TEXT SECTION ::
Essay on PGP as it is used today

mercuryrising at mercuryrising at
Mon Jul 22 11:26:10 CEST 2019

     From Elwin in Lloydminster, Alberta, Canada (visiting family)
July 22, 2019
Ryan & gnupg-users,
Concerning "Essay on PGP as it is used today"

When I went to the link it said it said,
    "The PGP Problem"
I searched and determined the author is unknown from from what I could
The Essay suggested a number of alternatives for private messaging.
The firstwas Signal. I downloaded it to my phone. Then the thought
came to me, "howsecure is signal? I looked for a short time and found
Signal Desktop Leaves Message Decryption Key in Plain Sight

Why would the nameless author of this essay suggest people use Signal
when anyone given access to a computer be able to just go into
unprotected directories 
and get the key to signal and open all past messages sent. Governments
love this feature.
The fact that the author can not be questioned because there is no way
to contact him/her 
is the first big clue someone is trying to crash the faith people have
in PGP or GnuPG. This 
has happened before to me.

INSTRUCTION 1 ::
Write out the PGP post word for word, everything from "July 22, 2019" down to "for private messaging.".
The listing below has no connection to the PGP post.

INFORMATION ::
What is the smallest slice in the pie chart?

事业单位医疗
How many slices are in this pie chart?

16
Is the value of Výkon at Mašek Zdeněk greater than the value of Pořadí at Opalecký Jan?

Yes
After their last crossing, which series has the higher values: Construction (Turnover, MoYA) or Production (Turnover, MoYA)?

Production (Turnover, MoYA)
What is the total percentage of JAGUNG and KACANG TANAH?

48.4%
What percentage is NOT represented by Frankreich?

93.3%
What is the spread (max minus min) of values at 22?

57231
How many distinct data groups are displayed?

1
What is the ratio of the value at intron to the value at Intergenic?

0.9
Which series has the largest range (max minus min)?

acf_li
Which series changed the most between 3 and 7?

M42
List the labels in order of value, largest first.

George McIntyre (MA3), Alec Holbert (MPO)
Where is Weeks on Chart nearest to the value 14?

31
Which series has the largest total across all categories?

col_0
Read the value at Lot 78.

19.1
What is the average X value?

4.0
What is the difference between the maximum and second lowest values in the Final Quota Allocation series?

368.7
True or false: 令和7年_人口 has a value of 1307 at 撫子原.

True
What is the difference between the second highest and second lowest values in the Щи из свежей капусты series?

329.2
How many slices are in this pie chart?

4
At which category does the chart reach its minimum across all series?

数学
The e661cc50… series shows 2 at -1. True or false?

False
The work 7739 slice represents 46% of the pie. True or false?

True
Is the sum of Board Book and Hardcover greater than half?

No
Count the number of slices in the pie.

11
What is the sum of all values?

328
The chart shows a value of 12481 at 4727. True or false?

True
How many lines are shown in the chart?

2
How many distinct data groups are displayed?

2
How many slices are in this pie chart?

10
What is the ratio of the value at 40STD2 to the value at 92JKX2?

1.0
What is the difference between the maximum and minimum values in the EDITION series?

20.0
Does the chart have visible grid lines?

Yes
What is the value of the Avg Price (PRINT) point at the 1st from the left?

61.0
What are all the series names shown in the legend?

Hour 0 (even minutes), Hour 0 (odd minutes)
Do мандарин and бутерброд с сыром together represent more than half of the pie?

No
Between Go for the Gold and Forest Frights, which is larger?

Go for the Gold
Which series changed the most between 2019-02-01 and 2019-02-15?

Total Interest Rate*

INSTRUCTION 2 ::
Pull out each line of the listing that contains the word "percentage", copying those lines as they appear.

OUTPUT 1 ::
July 22, 2019
Ryan & gnupg-users,
Concerning "Essay on PGP as it is used today"

When I went to the link it said it said,
    "The PGP Problem"
I searched and determined the author is unknown from from what I could
The Essay suggested a number of alternatives for private messaging.

OUTPUT 2 ::
What is the total percentage of JAGUNG and KACANG TANAH?
What percentage is NOT represented by Frankreich?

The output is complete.